More startups and e-commerce challengers muster up the courage to grow their own logistics businesses. Should the established carriers feel uneasy?
This is the first of the series of articles exploring the ever-changing balance between the startups, the challenger companies and the established players of the logistics markets. We will cover who works with who and how, and what it means for the world of logistics 4.0.
PART I: The Amazon in the Room.
Road transport facts
It is no secret that the Washington-based e-commerce giant is well on the way to becoming a logistics carrier in its own right. The company launched its first road delivery fleet in 2005 by acquiring thousands of trailers to transport goods between its fulfilment centres. While the estimates place the actual number of trucks at merely 300, Amazon has gone to great lengths to recruit existing independent fleets. Moreover, with the purchase of 20,000 vans from Mercedes-Benz in 2018 to be provided to the growing army of Amazon’s self-employed couriers, the company tightens its grip on the entire flow from the vendor, to the fulfilment centre and to the customers’ front door. It has also been heavily leveraging same-day on-demand delivery services through platforms like Amazon Flex and Prime Now, capitalising on the flexible self-employed workforce.
Air transport facts
Since early 2015 Amazon took to the skies with as many as 50 Boeing 767 aircraft that currently make up Amazon Air fleet operated mainly by ABX Air, Atlas Air and ATI. Keeping a fairly modern and uniform fleet helps the company with maintenance costs. Current plans for Amazon Air hub at Cincinnati/Northern Kentucky International Airport include a 920-acre sorting facility that will be able to support 100 aircraft and will rival FedEx’s 880-acre SuperHub at Memphis. Amazon Air expansion did not come without growing pains, though. Their first loss came with the fatal crash of a 767 in Texas on 23 February 2018.
Personal delivery devices
Amazon has also entered the field of personal delivery devices by acqui-hiring the startup Dispatch in 2017 and announcing the start of their trial of Amazon Scout, a delivery robot aimed (similarly to its competitors) at carrying goods on the last miles of their journey to the customers. The initial parcel delivery trial will be limited to a small test neighbourhood in Snohomish County, Washington and will begin sometime in 2019. However, this wouldn’t be the first time Amazon used autonomous vehicles for parcel deliveries. In 2016 the firm has launched very limited trials of its motorcycle-sized unmanned aerial vehicles under Amazon Prime Air service with select customers in rural areas surrounding Cambridge, UK.
Sea transport facts
Lastly, Amazon showed their interest in ocean freight. In 2016 Amazon registered as a freight forwarder and headhunted the former CEO of UTi, Ed Feitzinger, to be their VP of Global Logistics. On 9 February 2018, the company finally launched Shipping with Amazon (SWA) service, following their success in directly coordinating the shipment of over 150 containers from China to the United States the previous year. As a consequence and in reaction to that, shipping giant Maersk is currently rumoured to be developing an attractive integrated product, offering tailored specifically for Amazon. The industry insiders stipulate that there is a way for Amazon to move forward by possibly acquiring an existing medium-sized shipping company that is in need of a capital injection.

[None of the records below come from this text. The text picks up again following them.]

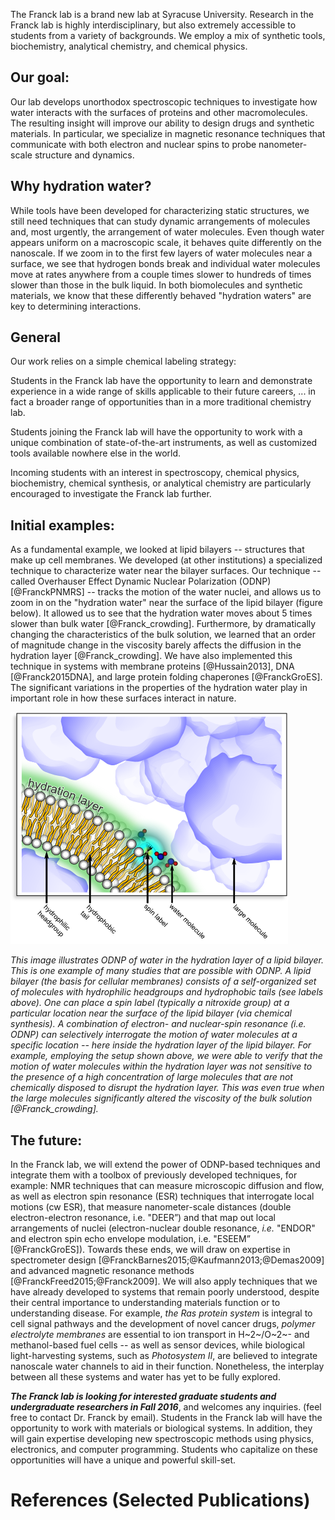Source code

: The Franck lab is a brand new lab at Syracuse University.
Research in the Franck lab is highly interdisciplinary,
    but also extremely accessible to students from a variety of
    backgrounds.
We employ a mix of
    synthetic tools,
    biochemistry, analytical chemistry,
    and chemical physics.

## Our goal:

Our lab develops unorthodox spectroscopic techniques
    to investigate how water interacts 
    with the surfaces of proteins and other macromolecules.
The resulting insight will improve our ability to design drugs
    and synthetic materials.
In particular,
    we specialize in magnetic resonance techniques
    that communicate with both electron and
    nuclear spins to probe
    nanometer-scale structure and dynamics.

## Why hydration water?
While tools have been developed for
    characterizing static structures,
    we still need techniques that can study
    dynamic arrangements of molecules
    and, most urgently,
    the arrangement
    of water molecules.
Even though water appears uniform
    on a macroscopic scale,
    it behaves quite differently
    on the nanoscale.
If we zoom in to the first few layers of water
    molecules near a surface,
    we see that
    hydrogen bonds break
    and
    individual water molecules move
    at rates
    anywhere from a couple times
    slower to hundreds of times slower than those in the bulk
    liquid.
In both biomolecules and synthetic materials,
    we know that these differently behaved "hydration waters" are
    key to determining interactions.

## General

Our work relies on a simple chemical labeling strategy:

Students in the Franck lab have the opportunity to learn
    and demonstrate experience in 
    a wide range of skills applicable to their future careers,
    ...
    in fact a broader range of opportunities than in a more
    traditional chemistry lab.

Students joining the Franck lab will
    have the opportunity to work with
    a unique combination of state-of-the-art instruments,
    as well as customized tools
    available nowhere else in the world.

Incoming students with an interest in
    spectroscopy,
    chemical physics,
    biochemistry,
    chemical synthesis,
    or
    analytical chemistry
    are particularly encouraged to investigate the Franck lab
    further.

## Initial examples:
As a fundamental example,
    we looked at lipid bilayers
    -- structures that make up cell membranes.
We developed (at other institutions) a specialized technique to
    characterize water near the bilayer surfaces.
Our technique
    -- called Overhauser Effect Dynamic Nuclear
    Polarization (ODNP) [@FranckPNMRS] --
    tracks the motion of the water nuclei,
    and allows us to zoom in on the
    "hydration water" near the surface of the lipid bilayer
    (figure below).
It allowed us to
    see that the hydration water moves about 5
    times slower than bulk water [@Franck_crowding].
Furthermore, by dramatically
    changing the characteristics of the bulk
    solution,
    we learned that
    an order of magnitude change in the viscosity
    barely affects the diffusion in the hydration
    layer [@Franck_crowding].
We have also implemented this technique
    in systems with membrane proteins [@Hussain2013],
    DNA [@Franck2015DNA],
    and large protein folding chaperones [@FranckGroES].
The significant variations in the properties of the
    hydration water play in important role in how these surfaces
    interact in nature.

![Hydration layer](for_website_160809.png)

*This image illustrates ODNP of water in the hydration layer of a
    lipid bilayer.
This is one example of many studies that are possible with ODNP.
A lipid bilayer (the basis for cellular membranes) consists of a
    self-organized set of molecules with hydrophilic headgroups
    and hydrophobic tails (see labels above).
One can place a spin label (typically a nitroxide group)
    at a particular location near the surface of the lipid
    bilayer (via chemical synthesis).
A combination of electron- and nuclear-spin resonance
    (i.e. ODNP)
    can selectively interrogate the motion of water molecules
    at a specific location --
    here inside the hydration layer of
    the lipid bilayer.
For example, employing the setup shown above,
    we were able to verify that the motion of water molecules
    within the hydration layer was not sensitive to the presence
    of a high concentration of large molecules
    that are not chemically disposed to disrupt the hydration layer.
This was even true when the large molecules significantly altered the
    viscosity of the bulk solution [@Franck_crowding].*

## The future:
In the Franck lab,
    we will extend the power
    of ODNP-based techniques and integrate them with a toolbox of
    previously developed techniques, for example:
    NMR techniques that can measure
    microscopic diffusion and flow,
    as well as electron spin resonance (ESR) techniques that interrogate local
    motions (cw ESR),
    that measure nanometer-scale distances (double
    electron-electron resonance, i.e. "DEER”)
    and that map out local arrangements of nuclei
    (electron-nuclear double resonance, *i.e.* "ENDOR" and electron spin echo
    envelope modulation, i.e. "ESEEM” [@FranckGroES]).
Towards these ends,
    we will draw on expertise in spectrometer design
    [@FranckBarnes2015;@Kaufmann2013;@Demas2009]
    and advanced magnetic resonance methods
    [@FranckFreed2015;@Franck2009].
We will also apply techniques that we have already developed to
    systems that remain poorly understood,
    despite their central importance
    to understanding
    materials function or to understanding disease.
For example, *the Ras protein system* is integral to cell signal
    pathways and the development of novel cancer drugs,
    *polymer electrolyte membranes* are essential to ion transport
    in H~2~/O~2~- and methanol-based fuel cells
    -- as well as sensor devices,
    while biological light-harvesting systems, such as
    *Photosystem II*,
    are believed to integrate nanoscale water channels to aid in
    their function.
Nonetheless, the interplay between all these systems and water has yet to be
    fully explored.

***The Franck lab is looking for interested graduate students and
    undergraduate researchers in Fall 2016***,
    and welcomes any inquiries.
    (feel free to contact Dr. Franck by email).
Students in the Franck lab will
    have the opportunity to work with
    materials or biological systems.
In addition,
    they will gain expertise
    developing new
    spectroscopic methods
    using physics, electronics,
    and computer programming.
Students who capitalize on these opportunities will have a unique
    and powerful skill-set.

References (Selected Publications)
==================================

The competitors are not resting
Amazon is not alone in making waves in logistics. Similar developments are observed across the Pacific Ocean. Alibaba has been working with COSCO Group, Chinese state-owned shipping and logistics services company, since 2014, with signs of closer partnership in the future. In road freight, Chinese e-commerce leader announced $693 million investment in delivery company STO Express on 11 March 2019. Alibaba is also actively pursuing autonomous vehicles as a mode of delivery. The company publicly presented its parcel delivery robot G PLus at the Global Smart Logistics Summit in 2018, and later that year so did JD.com, China’s second-largest e-commerce company.
It is clear that e-commerce companies venturing into logistics are gradually becoming the force of their own. The question for the current logistics giants is whether the challengers will grow into the force of nature in the market.